Salvo ad esaminare più particolarmente i primi, indicando i mezzi conservativi ai quali il titolare del diritto di aspettativa può fare ricorso, è da vedere quale sia l'ampiezza dell'obbligo suddetto.

Da questo punto di vista può dirsi che l'esercizio del diritto (oggetto della negoziazione) non deve essere in contrasto con l'interesse del titolare dell'aspettativa alla realizzazione delle sue eventuali ragioni. Esso quindi non può essere tale da pregiudicare la sostanza e il valore dell'oggetto: il godimento di questo deve essere normale, non deve ad es. importare un mutamento di destinazione dell'oggetto, quando tale mutamento si possa riflettere sull'essenza o sul valore di quello. Qualora ciò accadesse, e si profilasse un pericolo di danno per l'oggetto, titolare dell'aspettativa potrebbe intervenire a sensi dell'art. 1356.

L'attività concreta del soggetto passivo trova quindi da questo punto di vista un preciso limite, che può tuttavia essere superato attraverso la prestazione di idonea garanzia.

### DATI DISPONIBILI
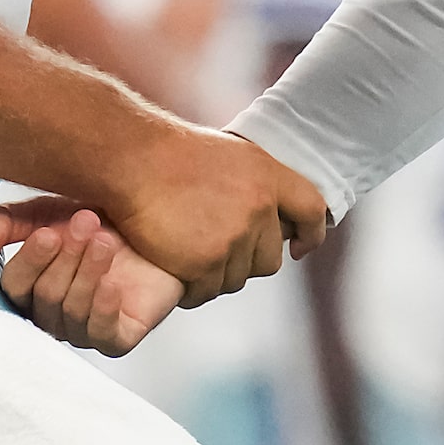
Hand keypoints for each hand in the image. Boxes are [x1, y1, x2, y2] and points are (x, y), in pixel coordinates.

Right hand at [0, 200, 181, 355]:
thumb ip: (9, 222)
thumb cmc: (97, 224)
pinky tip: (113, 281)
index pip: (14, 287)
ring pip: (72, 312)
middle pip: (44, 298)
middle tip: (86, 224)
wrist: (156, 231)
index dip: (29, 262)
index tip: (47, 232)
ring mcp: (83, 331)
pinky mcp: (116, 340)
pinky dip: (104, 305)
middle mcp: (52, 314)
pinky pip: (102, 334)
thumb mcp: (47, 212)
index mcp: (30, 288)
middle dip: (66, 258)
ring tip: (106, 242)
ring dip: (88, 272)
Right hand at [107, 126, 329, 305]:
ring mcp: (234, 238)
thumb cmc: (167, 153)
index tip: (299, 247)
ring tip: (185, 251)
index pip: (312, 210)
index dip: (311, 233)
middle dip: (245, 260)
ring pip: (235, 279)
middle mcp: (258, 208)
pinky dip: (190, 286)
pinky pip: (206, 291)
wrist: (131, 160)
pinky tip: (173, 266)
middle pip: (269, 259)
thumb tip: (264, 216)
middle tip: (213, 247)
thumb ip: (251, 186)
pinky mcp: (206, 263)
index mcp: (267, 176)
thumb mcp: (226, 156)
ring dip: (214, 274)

--

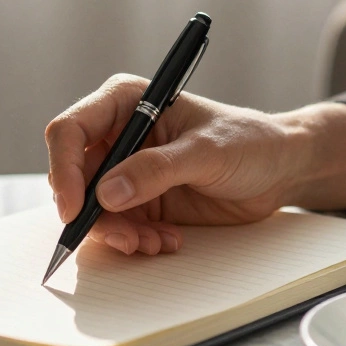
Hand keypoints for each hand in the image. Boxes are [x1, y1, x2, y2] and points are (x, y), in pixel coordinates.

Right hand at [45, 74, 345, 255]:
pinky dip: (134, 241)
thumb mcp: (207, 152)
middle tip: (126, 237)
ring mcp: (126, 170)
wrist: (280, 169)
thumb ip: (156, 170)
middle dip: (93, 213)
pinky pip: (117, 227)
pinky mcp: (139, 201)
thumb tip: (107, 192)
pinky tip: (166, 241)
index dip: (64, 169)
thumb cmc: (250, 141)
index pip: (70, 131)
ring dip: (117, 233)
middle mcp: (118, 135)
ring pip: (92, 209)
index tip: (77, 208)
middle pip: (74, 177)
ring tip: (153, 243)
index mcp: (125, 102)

* * *

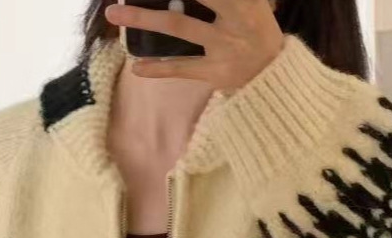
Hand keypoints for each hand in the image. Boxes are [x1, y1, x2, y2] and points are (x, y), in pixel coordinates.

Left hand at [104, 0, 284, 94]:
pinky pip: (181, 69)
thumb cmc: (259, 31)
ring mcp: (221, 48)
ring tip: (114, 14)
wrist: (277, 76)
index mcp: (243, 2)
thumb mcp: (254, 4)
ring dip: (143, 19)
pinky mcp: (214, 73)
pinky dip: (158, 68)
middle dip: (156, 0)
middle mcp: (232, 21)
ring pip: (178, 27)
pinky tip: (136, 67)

### IL PROBLEMA
Trascrivi fedelmente il tratto del brano sul diritto di aspettativa che va da "Da questo punto di vista può" fino a "sensi dell'art. 1356.". I record non servono per svolgere l'esercizio.

### RISPOSTA
Da questo punto di vista può dirsi che l'esercizio del diritto (oggetto della negoziazione) non deve essere in contrasto con l'interesse del titolare dell'aspettativa alla realizzazione delle sue eventuali ragioni. Esso quindi non può essere tale da pregiudicare la sostanza e il valore dell'oggetto: il godimento di questo deve essere normale, non deve ad es. importare un mutamento di destinazione dell'oggetto, quando tale mutamento si possa riflettere sull'essenza o sul valore di quello. Qualora ciò accadesse, e si profilasse un pericolo di danno per l'oggetto, titolare dell'aspettativa potrebbe intervenire a sensi dell'art. 1356.